Sunday, 01/27/2013 11:44:23 AM

Sunday, January 27, 2013 11:44:23 AM

Post# of 140146
Wow SG, that was a bit of a novel, if only a short novel. LOL I got a lot of what you were saying but not all of it. I sure get the part in the begining where emas and indis all tell a different story as you go from one time frame to another; thus confusion and a lack of focus on the big picture. I love the fact that fibs are not TF dependent! I've always felt that were the real advantage to using them; not just because the banks do or because I see price action reverse right at one fib or another. I was still frustrated in not knowing which fib line would bring a reversal.

Now referring to your last paragraph and the daily 38.2 and 61.8 consolidation areas of 100 pips or more......it isn't a real surprise and I can imagine there would be some nice scalping potential possibly. And waiting for a retest of the top trendline once breakout topside occurs before taking a long position makes perfect sense.

I'm thinking that although the fib lines can't be used for picking tops and bottoms, once price is near a major fib level, we can start looking for those TDI reversals that pennies has mastered like the "pressure cooker" setup. Those TDI setups can maybe help us pick the tops and bottoms when those fibs get hit.

Now this paragraph of yours has me confused. I'll highlight it below in italics. Maybe you or somebody can post a chart illustrating your point?
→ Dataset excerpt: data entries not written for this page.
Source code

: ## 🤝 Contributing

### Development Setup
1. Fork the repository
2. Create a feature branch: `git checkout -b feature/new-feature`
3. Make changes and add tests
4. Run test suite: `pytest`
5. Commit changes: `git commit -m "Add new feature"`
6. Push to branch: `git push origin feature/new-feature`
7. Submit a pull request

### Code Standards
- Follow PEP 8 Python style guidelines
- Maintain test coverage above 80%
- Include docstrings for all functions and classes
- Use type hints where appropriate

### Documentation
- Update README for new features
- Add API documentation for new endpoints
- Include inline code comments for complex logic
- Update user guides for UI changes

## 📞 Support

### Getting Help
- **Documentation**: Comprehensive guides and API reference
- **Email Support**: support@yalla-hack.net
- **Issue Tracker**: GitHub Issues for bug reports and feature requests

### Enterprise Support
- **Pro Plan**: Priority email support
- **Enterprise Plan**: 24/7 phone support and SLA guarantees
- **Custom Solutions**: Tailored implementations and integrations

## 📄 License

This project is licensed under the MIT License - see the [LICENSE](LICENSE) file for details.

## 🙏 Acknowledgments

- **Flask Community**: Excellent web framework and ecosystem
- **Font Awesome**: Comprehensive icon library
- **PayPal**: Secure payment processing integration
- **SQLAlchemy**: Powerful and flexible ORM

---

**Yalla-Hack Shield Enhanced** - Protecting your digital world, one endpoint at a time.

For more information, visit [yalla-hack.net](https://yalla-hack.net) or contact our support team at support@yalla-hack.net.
If a pair for example makes it up to a 100% retrace mark it will(except for news spikes)fall back a fair amt of pips but will then go right back to test that LEVEL..a firm test and failure will be considered as a short as it begins to set lower highs and resistance there is clearly shown.If you enter the short your target will be 38.2 to close the trade and take profits.

Actually I could use better understanding of the following paragraph too.

At that level and under these conditions it will almost always try to go back up to that 100% mark..if it fails to gain back more than about 50 or so percent of the move back up off of 38.2 bounce then its quite likey that it will go on from there back to the downside with lower price target at 61.8 or at least a further dip to 50% fib mark.In my experience I find that if a 50 is hit on retrace theres almost always a bounce but its a profit taking bounce and 61.8 remains the target.Nothings set in stone and some moves may well hold 50% support...but the majority of the time 61.8 is target on a retrace that loses 38.2 support.
If on the right side of these moves its IMO wise to take profits as levels get hit.If the move keeps going in same direction you were in after a firm test of level shows this is imminent then consider shorting again if it was a short or long again if it was a long.


Ok, I'm done with my novel response to your novel tutoring.